= To-do item =
Among the records below, how many lines contain the word "branch"? The answer is a single number.

= Information provided =
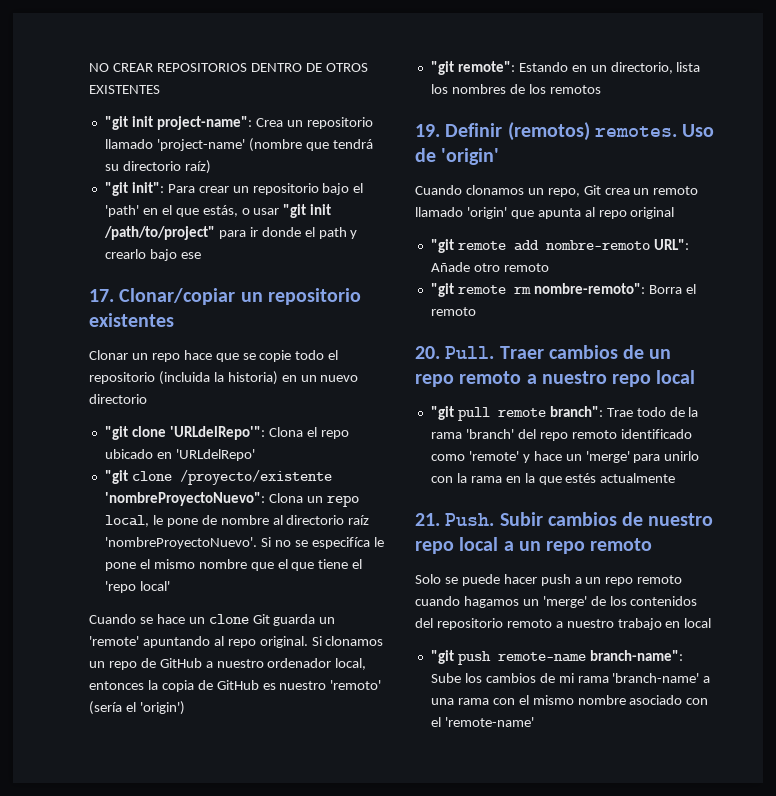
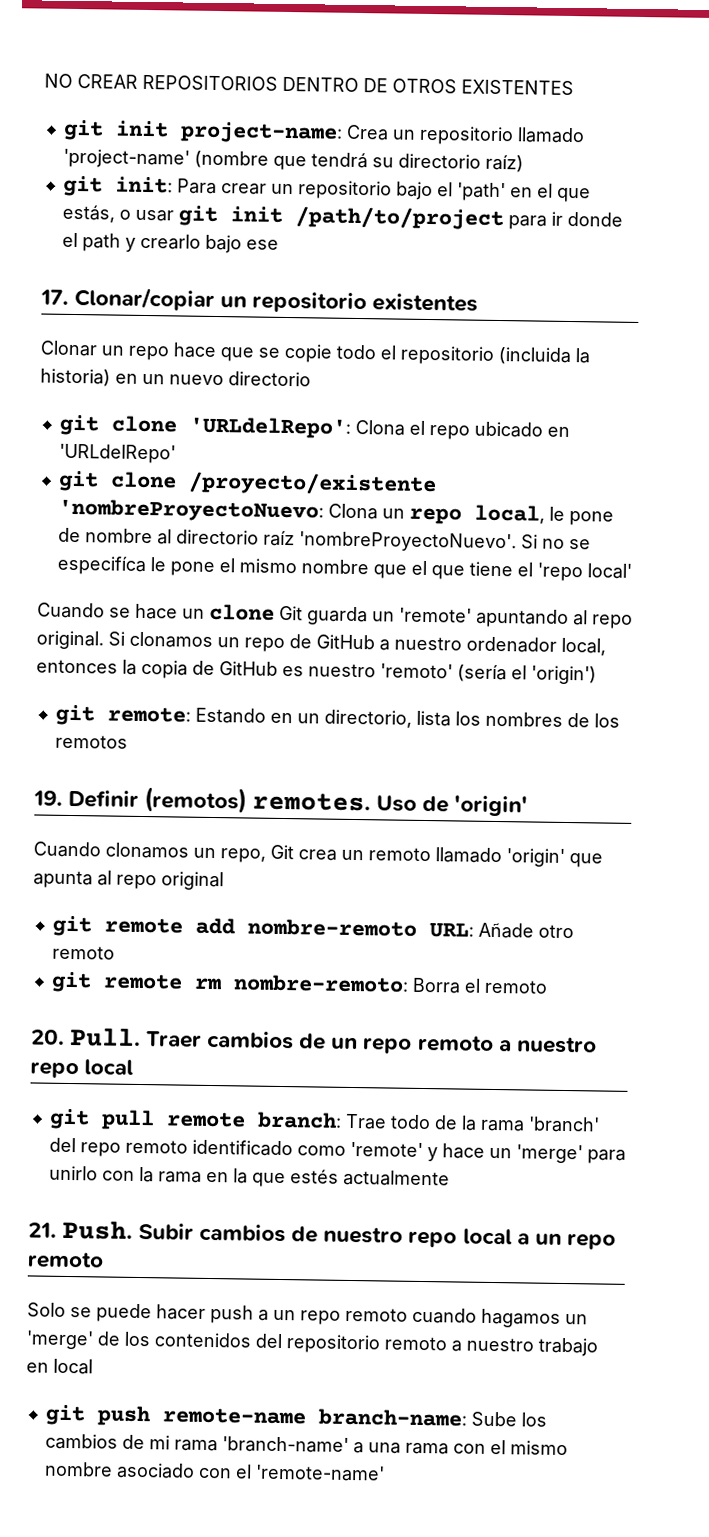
[104,116,252,130] "git init project-name": -> [62,119,343,144] git init project-name:
[104,182,164,196] "git init": -> [62,175,173,197] git init:
[283,204,332,218] [103,226,215,240] "git init /path/to/project" -> [177,205,504,231] git init /path/to/project
[104,426,265,440] "git clone 'URLdelRepo'": -> [58,414,351,439] git clone 'URLdelRepo':
[104,470,128,484] "git -> [57,470,99,492] git
[104,492,265,506] 'nombreProyectoNuevo": -> [57,498,324,523] 'nombreProyectoNuevo:
[430,61,515,75] "git remote": -> [54,704,191,726] git remote:
[430,239,454,253] "git -> [51,915,92,937] git
[653,239,689,250] URL": -> [428,922,474,938] URL:
[430,283,454,297] "git -> [50,971,92,993] git
[533,283,645,294] nombre-remoto": -> [232,974,409,993] nombre-remoto:
[430,406,454,420] "git -> [48,1108,90,1130] git
[549,406,603,417] branch": -> [256,1111,342,1129] branch:
[430,650,454,664] "git -> [44,1404,85,1426] git
[589,650,683,661] branch-name": -> [317,1408,467,1427] branch-name:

= Result of the task =
2